▸ Exercise brief
Reproduce the biography of Chester Ittner Bliss in full, word for word.

- Born: February 1, 1899 Springfield, Ohio, US
- Died: March 14, 1979 (aged 80) New Haven, Connecticut, US
- Education: Ohio State University Columbia University
- Known for: Probit model
- Scientific career
- Fields: Biology Statistics
- Thesis: Temperature Characteristics for Prepupal Development in Drosophila Melanogaster (1926)
- Doctoral advisor: Thomas Hunt Morgan

= Chester Ittner Bliss =

American statistician (1899–1979)

Chester Ittner Bliss (February 1, 1899 – March 14, 1979) was an American biologist, who is best known for his contributions to statistics. He was born in Springfield, Ohio in 1899 and died in 1979. He was the first secretary of the International Biometric Society.

==Academic qualifications==

- Bachelor of Arts in Entomology from Ohio State University, 1921
- Master of Arts from Columbia University, 1922
- PhD from Columbia University, 1926

Remarkably, his statistical knowledge was largely self-taught and developed according to the problems he wanted to solve (Cochran & Finney 1979).
Nevertheless, in 1942 he was elected as a Fellow of the American Statistical Association.

==Major contributions==
The idea of the probit function was published by Bliss in a 1934 article in Science on how to treat data such as the percentage of a pest killed by a pesticide. Bliss proposed transforming the percentage killed into a "probability unit" (or "probit").

▸ Data section
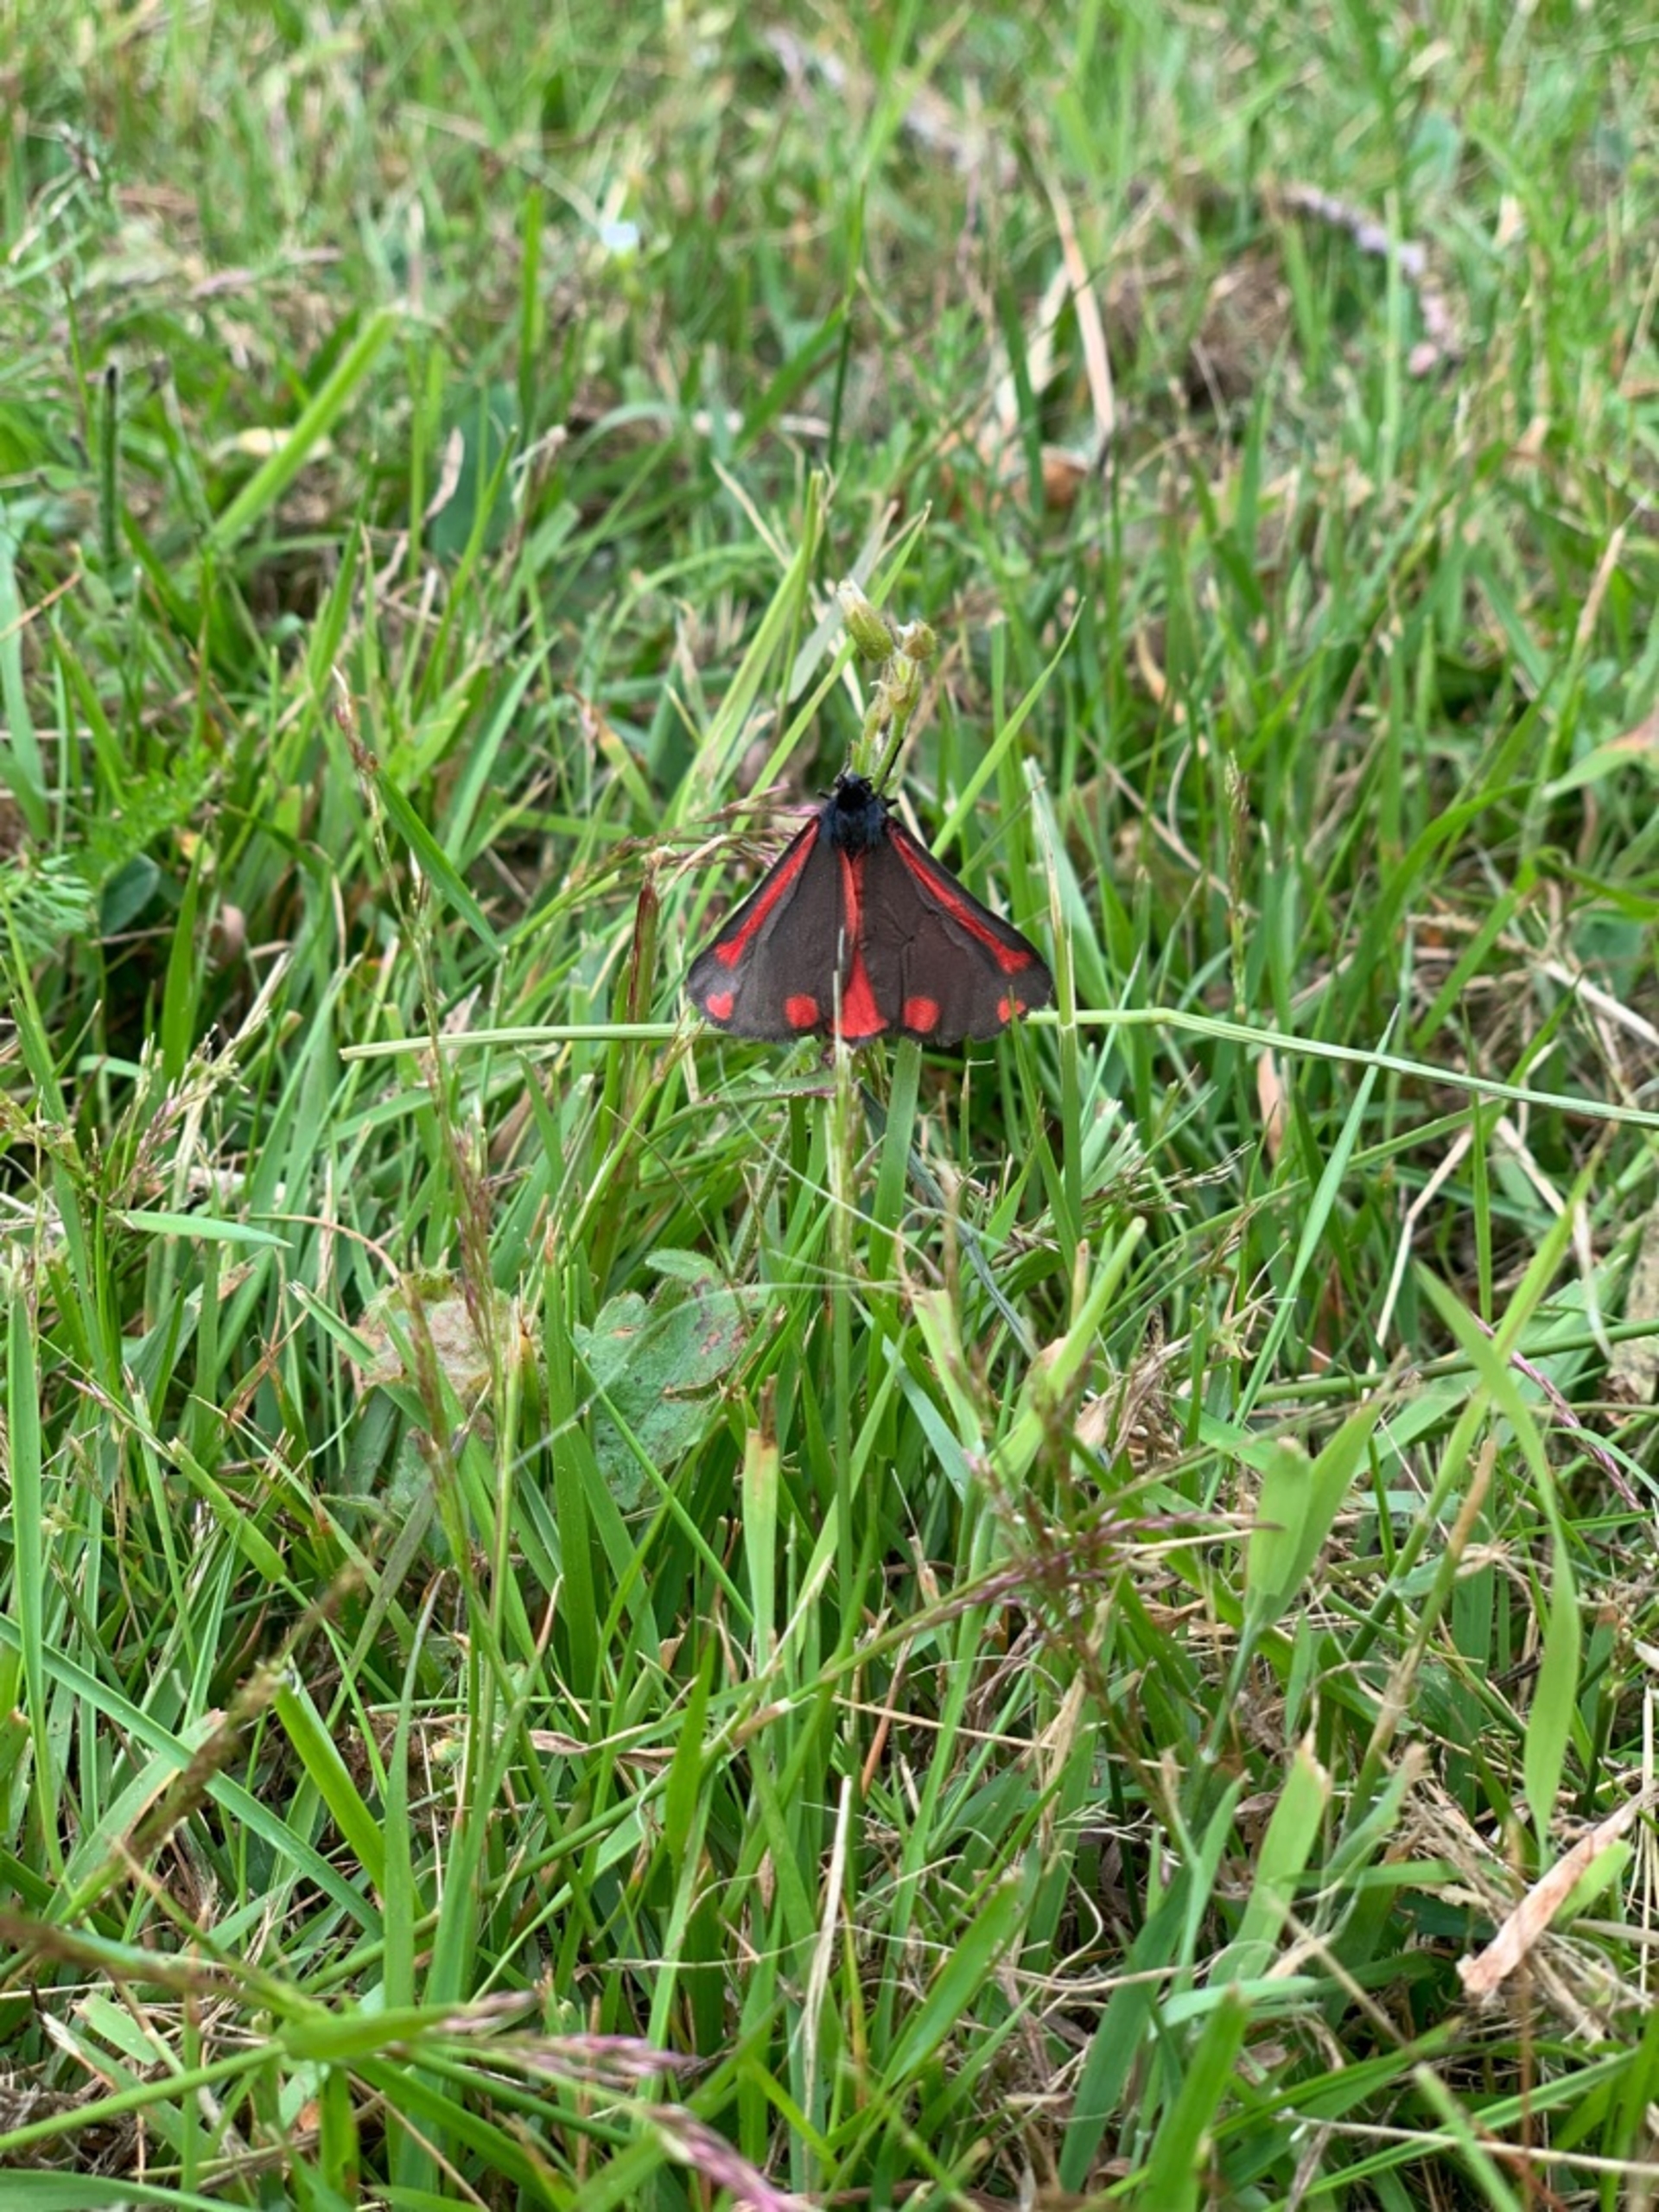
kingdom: Animalia
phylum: Arthropoda
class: Insecta
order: Lepidoptera
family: Erebidae
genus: Tyria
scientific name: Tyria jacobaeae
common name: Blodplet
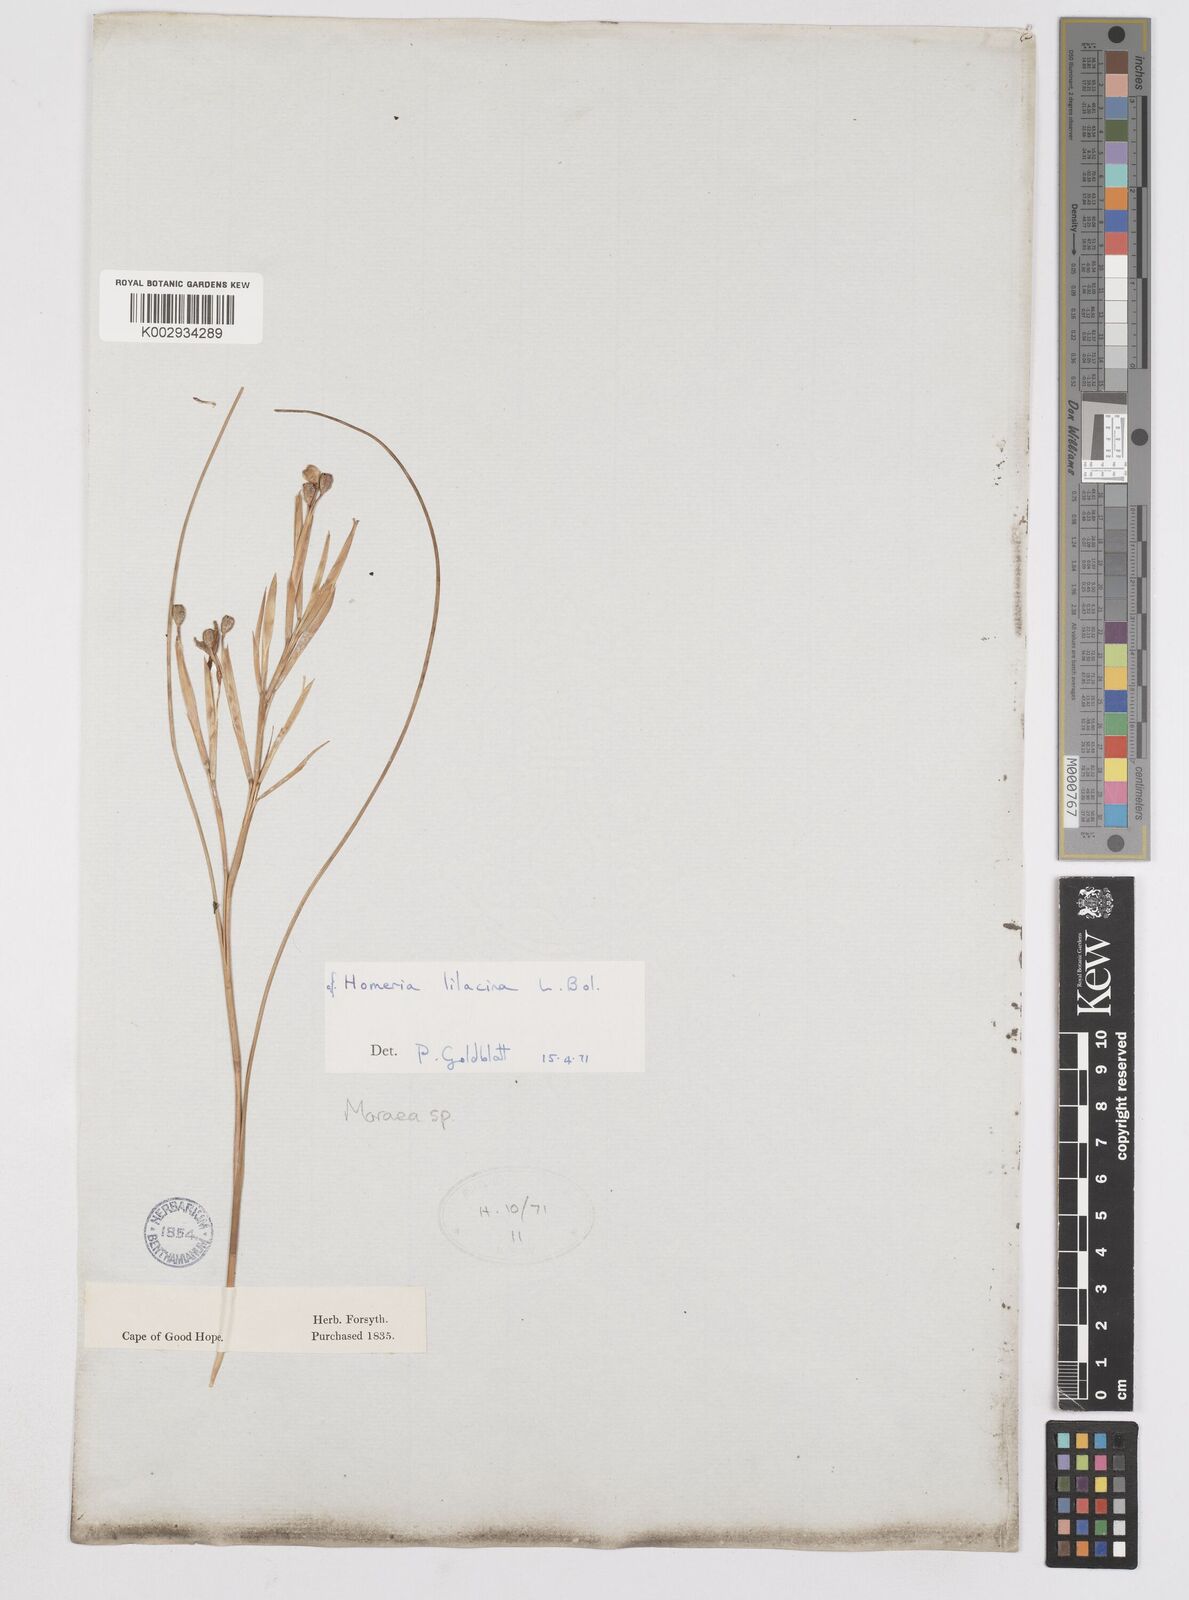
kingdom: Plantae
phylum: Tracheophyta
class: Liliopsida
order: Asparagales
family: Iridaceae
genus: Moraea
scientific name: Moraea
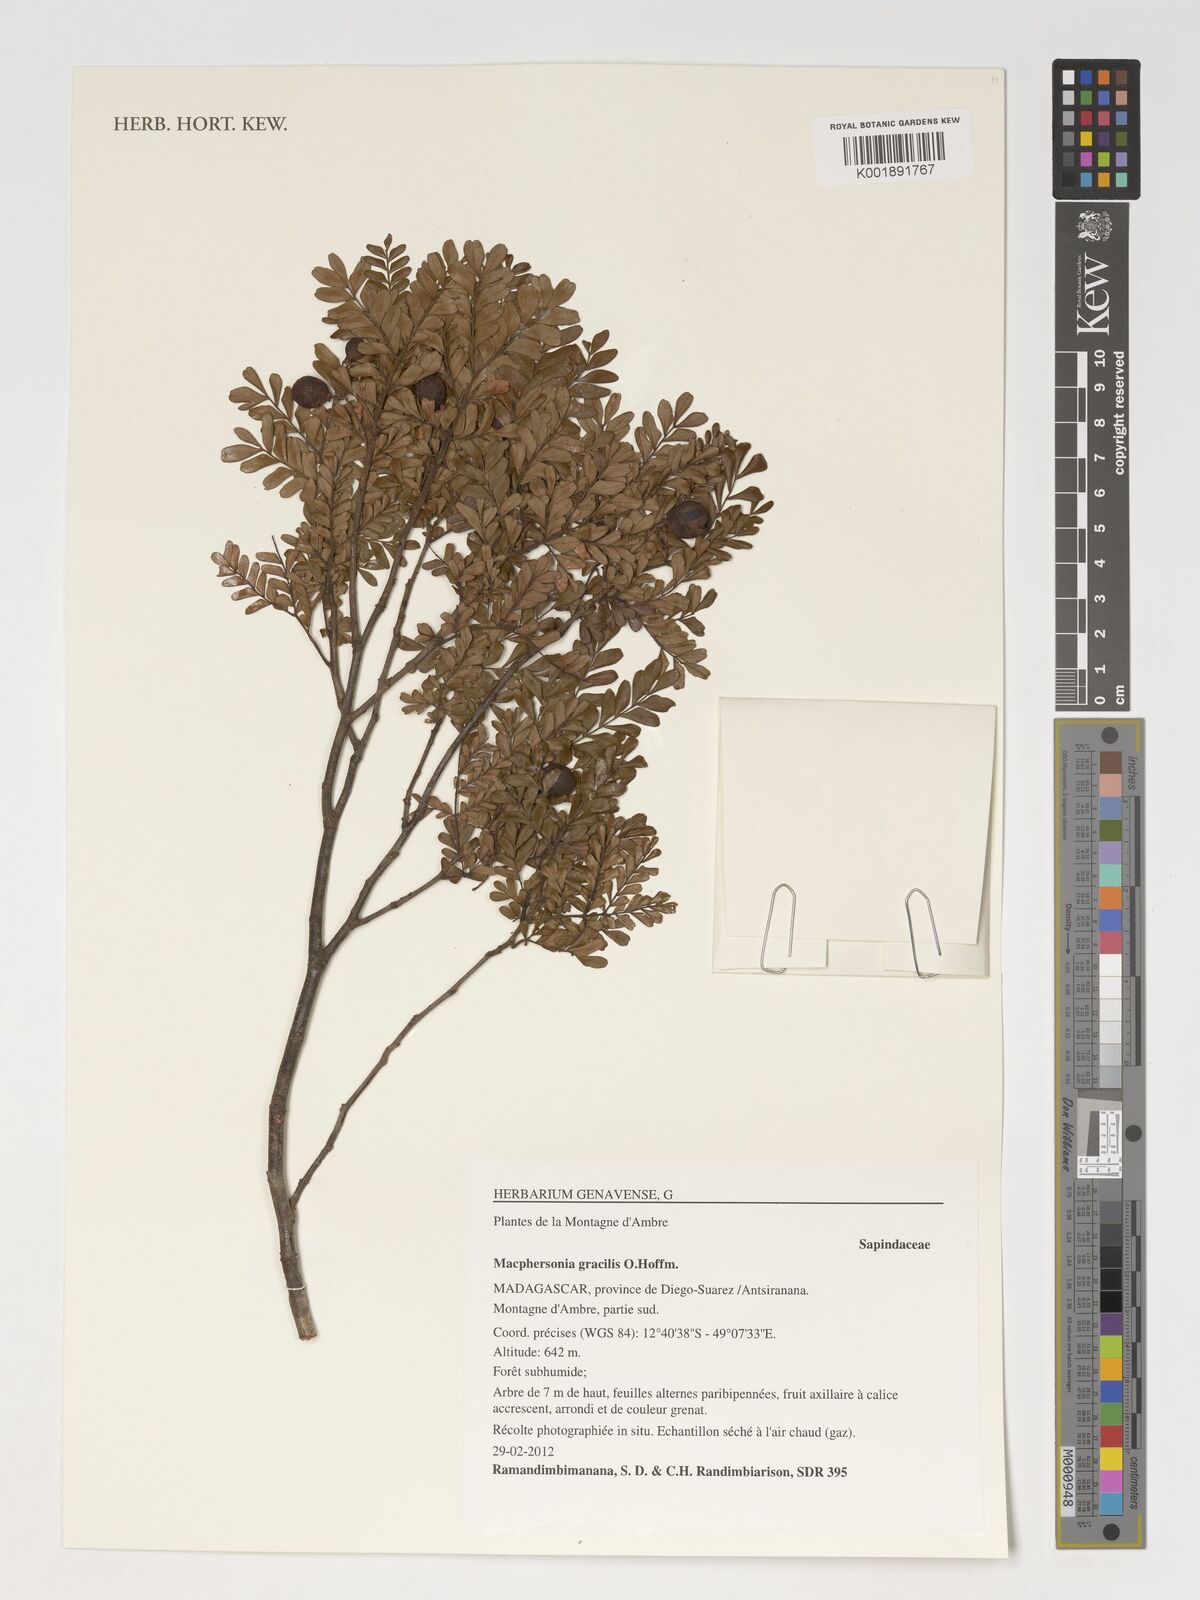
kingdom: Plantae
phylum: Tracheophyta
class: Magnoliopsida
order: Sapindales
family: Sapindaceae
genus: Macphersonia
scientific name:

▸ Response to this task
- Born: February 1, 1899 Springfield, Ohio, US
- Died: March 14, 1979 (aged 80) New Haven, Connecticut, US
- Education: Ohio State University Columbia University
- Known for: Probit model
- Scientific career
- Fields: Biology Statistics
- Thesis: Temperature Characteristics for Prepupal Development in Drosophila Melanogaster (1926)
- Doctoral advisor: Thomas Hunt Morgan

= Chester Ittner Bliss =

American statistician (1899–1979)

Chester Ittner Bliss (February 1, 1899 – March 14, 1979) was an American biologist, who is best known for his contributions to statistics. He was born in Springfield, Ohio in 1899 and died in 1979. He was the first secretary of the International Biometric Society.

==Academic qualifications==

- Bachelor of Arts in Entomology from Ohio State University, 1921
- Master of Arts from Columbia University, 1922
- PhD from Columbia University, 1926

Remarkably, his statistical knowledge was largely self-taught and developed according to the problems he wanted to solve (Cochran & Finney 1979).
Nevertheless, in 1942 he was elected as a Fellow of the American Statistical Association.

==Major contributions==
The idea of the probit function was published by Bliss in a 1934 article in Science on how to treat data such as the percentage of a pest killed by a pesticide. Bliss proposed transforming the percentage killed into a "probability unit" (or "probit").